Trecho do documento ::

4 de março de 2011

Entrevista Tom Zé: “Não faço música, faço rebeldia”



Participaram Cecília Luedemann, Débora Prado, Hamilton Octavio de Souza, Lúcia Rodrigues, Lucia Tavares, Otávio Nagoya, Paula Salati, Tatiana Merlino.
Mais uma vez a revista Caros Amigos faz entrevista com o músico, compositor, arranjador e cantor Tom Zé, considerado um dos mais criativos e originais da música popular brasileira. Nascido em Irará, interior da Bahia, integrante do movimento Tropicália, radicado em São Paulo há muitos anos, Tom Zé mantém uma fértil e excelente produção musical, está em plena forma artística aos 74 anos de idade e arrasta um grande público – especialmente entre os jovens. Nesta entrevista, divertida, irreverente e instigante, ele impressiona pela sagacidade e profundidade de suas análises. Fiquem com a arte, a cultura e a rebeldia de Tom Zé.

Cecília Luedemann – Você poderia começar falando do seu trabalho atual.
Tom Zé – Eu queria pedir uma coisa a vocês. Como a minha práxis não é o discurso... Eu e a Neusa somos assinantes da Caros Amigos e lemos apaixonadamente tudo. Aí, eu falei com Neusa: “Nossa, se eu pudesse dar uma entrevista, não como se eu fosse um professor, como eu fosse o maluco que eu sou, mas que tivesse a capacidade de uma pessoa cuja a práxis é o discurso.” Isso não é o meu métier. Então, eu vou pedir a vocês que entremos num barato de seguir um certo leitmotiv e, nessa coisa, todas as inteligências aqui somam para tornar isso fácil para o leitor. Porque eu me preparei. Foi a única vez na minha vida que eu me preparei para uma entrevista. Ontem, eu estava trabalhando, parei para dizer: “Eu preciso ter uma coisa pelo menos organizada. E, aí, a gente poder entregar, honestamente, a essas pessoas que leem - vocês, como nós -, uma coisa razoável.”

Cecília Luedemann – Como é a experiência de criação da sua música de raiz brasileira com o diálogo universal?
Olha, você acabou de falar uma coisa que é o que eu aprendi com Neusa [esposa e empresária de Tom Zé] e com David Byrne, um compositor e multiartista, que tem certa sensibilidade internacional: “Para a sua música poder tocar no exterior, você precisa fazer música brasileira, mesmo.” Eles não compram o que eles já tocam bem. Eles não compram imitações. Tem um episódio que explica isso de uma maneira bem fácil. Nós estávamos em Londres para fazer o Barbican e o rapaz da Trama, o Kid Vinil, disse assim: “Puxa, vida, vocês sabem o que eles fizeram? Pagaram o dinheiro todo e mandaram embora.” Eles ouviam falar em DJs brasileiros. É claro que eles pensaram assim: “Puxa, DJs do Brasil. Aquele país onde a música é tão rica quanto dos Estados Unidos.” Porque hoje eles dizem isso na Inglaterra: “Olha, deve ser uma coisa curiosa.” Então, eles pegaram os DJs e contrataram para fazer quatro shows ali naquelas cidades, perto de Roma. Justamente o Kid Vinil chegou para gente e disse: “Eles viram o primeiro show, pagaram os quatro shows e mandaram embora.” Por que? Por que os DJs estavam tocando uma versão mais diluída do que eles mesmos fazem. Isso é uma coisa incrível. Eles esperavam que os DJs fossem brasileiros e os DJs imitavam o americano e o inglês. Para mim, não foi dito diretamente. Mas a Neusa sempre dizia: “Isso quer dizer que você para poder tocar lá tem que ser brasi- leiro.” Esse é um dos segredos.

Pedido 1 ::
Segundo a entrevista com Tom Zé, onde ele nasceu?
Pedido 2 ::
Como você resumiria a entrevista com Tom Zé em duas frases?

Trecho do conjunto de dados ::
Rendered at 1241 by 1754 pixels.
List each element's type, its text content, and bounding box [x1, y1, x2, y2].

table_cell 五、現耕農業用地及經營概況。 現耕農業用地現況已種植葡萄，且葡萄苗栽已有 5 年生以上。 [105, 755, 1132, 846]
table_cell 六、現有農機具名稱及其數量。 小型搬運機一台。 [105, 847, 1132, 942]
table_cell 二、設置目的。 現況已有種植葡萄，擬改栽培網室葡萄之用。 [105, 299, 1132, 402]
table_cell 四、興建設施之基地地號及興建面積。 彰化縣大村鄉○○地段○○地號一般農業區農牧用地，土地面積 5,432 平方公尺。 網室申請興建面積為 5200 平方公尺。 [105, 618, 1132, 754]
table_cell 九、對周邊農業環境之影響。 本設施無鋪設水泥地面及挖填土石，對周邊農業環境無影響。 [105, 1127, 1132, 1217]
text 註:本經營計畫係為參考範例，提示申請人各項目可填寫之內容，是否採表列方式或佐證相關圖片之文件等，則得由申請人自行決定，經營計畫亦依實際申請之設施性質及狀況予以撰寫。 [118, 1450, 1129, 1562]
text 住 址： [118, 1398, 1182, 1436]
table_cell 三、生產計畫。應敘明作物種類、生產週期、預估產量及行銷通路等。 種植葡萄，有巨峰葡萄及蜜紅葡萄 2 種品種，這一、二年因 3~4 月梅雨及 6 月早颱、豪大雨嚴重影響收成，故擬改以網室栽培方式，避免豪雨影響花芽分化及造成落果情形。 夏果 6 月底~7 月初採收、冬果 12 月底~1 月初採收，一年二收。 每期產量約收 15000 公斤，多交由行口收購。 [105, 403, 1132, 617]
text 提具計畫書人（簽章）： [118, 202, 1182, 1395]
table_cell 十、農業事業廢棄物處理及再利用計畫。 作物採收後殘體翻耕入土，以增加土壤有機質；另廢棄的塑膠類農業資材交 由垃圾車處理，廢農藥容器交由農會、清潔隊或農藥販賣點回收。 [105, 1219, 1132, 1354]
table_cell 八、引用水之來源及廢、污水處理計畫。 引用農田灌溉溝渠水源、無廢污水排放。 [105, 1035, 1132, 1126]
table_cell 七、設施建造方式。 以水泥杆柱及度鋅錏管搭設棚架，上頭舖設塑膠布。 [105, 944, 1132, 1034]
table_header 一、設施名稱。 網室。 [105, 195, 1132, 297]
...
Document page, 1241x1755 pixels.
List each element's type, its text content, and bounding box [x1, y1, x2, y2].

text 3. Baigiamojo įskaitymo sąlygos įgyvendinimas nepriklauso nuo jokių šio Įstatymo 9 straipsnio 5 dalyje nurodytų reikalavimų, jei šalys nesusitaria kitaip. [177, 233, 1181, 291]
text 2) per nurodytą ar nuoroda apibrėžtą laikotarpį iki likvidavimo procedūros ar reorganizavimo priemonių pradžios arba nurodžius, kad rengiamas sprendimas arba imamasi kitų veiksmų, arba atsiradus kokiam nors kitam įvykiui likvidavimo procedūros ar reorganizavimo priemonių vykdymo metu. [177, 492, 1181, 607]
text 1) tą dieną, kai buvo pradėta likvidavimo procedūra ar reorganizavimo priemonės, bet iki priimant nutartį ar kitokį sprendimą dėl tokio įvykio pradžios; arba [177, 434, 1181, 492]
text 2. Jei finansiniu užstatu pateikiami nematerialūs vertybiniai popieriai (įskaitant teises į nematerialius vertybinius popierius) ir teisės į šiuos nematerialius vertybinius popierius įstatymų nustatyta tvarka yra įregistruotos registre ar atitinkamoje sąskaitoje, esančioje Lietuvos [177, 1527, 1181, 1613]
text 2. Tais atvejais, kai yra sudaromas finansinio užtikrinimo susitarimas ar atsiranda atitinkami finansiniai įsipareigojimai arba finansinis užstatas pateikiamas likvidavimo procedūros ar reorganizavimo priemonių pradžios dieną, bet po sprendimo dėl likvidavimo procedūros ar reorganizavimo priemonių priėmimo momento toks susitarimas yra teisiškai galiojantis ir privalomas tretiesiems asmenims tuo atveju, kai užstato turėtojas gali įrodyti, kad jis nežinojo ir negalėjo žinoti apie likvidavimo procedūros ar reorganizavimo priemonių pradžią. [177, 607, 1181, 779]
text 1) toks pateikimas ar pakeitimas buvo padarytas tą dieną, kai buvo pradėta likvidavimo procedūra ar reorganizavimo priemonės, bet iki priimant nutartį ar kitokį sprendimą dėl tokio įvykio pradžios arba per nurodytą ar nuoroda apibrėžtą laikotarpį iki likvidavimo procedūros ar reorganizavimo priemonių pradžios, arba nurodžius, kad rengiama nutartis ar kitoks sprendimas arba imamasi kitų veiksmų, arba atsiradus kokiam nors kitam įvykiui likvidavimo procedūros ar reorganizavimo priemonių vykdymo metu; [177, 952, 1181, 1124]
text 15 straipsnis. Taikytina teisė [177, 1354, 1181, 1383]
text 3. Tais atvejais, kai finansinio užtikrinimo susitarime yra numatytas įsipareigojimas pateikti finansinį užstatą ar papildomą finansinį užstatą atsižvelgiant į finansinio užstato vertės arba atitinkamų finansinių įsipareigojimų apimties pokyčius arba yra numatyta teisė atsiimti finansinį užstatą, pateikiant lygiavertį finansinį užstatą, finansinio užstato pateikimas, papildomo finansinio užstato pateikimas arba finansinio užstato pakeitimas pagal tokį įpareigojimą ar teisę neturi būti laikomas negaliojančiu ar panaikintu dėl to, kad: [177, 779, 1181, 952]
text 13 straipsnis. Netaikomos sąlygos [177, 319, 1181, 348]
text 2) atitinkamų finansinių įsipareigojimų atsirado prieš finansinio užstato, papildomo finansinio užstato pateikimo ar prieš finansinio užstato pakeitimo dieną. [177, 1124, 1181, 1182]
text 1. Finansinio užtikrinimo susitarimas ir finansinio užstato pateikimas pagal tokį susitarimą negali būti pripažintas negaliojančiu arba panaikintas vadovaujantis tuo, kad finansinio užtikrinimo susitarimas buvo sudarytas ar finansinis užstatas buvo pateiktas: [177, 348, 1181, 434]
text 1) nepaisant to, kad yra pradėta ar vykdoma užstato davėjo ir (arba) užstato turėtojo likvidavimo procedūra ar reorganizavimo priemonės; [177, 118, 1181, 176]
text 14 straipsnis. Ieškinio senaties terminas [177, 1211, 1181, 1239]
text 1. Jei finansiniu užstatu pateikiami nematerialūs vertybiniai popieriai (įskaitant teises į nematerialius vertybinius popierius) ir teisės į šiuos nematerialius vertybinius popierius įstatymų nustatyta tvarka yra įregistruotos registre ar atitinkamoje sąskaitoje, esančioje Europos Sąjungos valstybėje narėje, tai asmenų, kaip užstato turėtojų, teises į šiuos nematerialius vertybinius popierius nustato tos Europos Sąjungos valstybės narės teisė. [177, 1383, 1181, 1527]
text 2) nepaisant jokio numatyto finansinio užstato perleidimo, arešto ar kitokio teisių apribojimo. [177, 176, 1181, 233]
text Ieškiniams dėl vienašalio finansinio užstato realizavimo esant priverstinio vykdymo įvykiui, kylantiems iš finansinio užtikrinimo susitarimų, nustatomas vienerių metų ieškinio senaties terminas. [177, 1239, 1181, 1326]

Resposta completa 1 ::
Em Irará, no interior da Bahia.

Resposta completa 2 ::
Tom Zé, músico nascido em Irará e integrante da Tropicália, diz à Caros Amigos que foi a única vez na vida em que se preparou para uma entrevista. Ele afirma ter aprendido com Neusa e David Byrne que, para tocar no exterior, é preciso fazer música brasileira de verdade, e cita o caso de DJs brasileiros que foram pagos e mandados embora após o primeiro show por imitarem americanos e ingleses.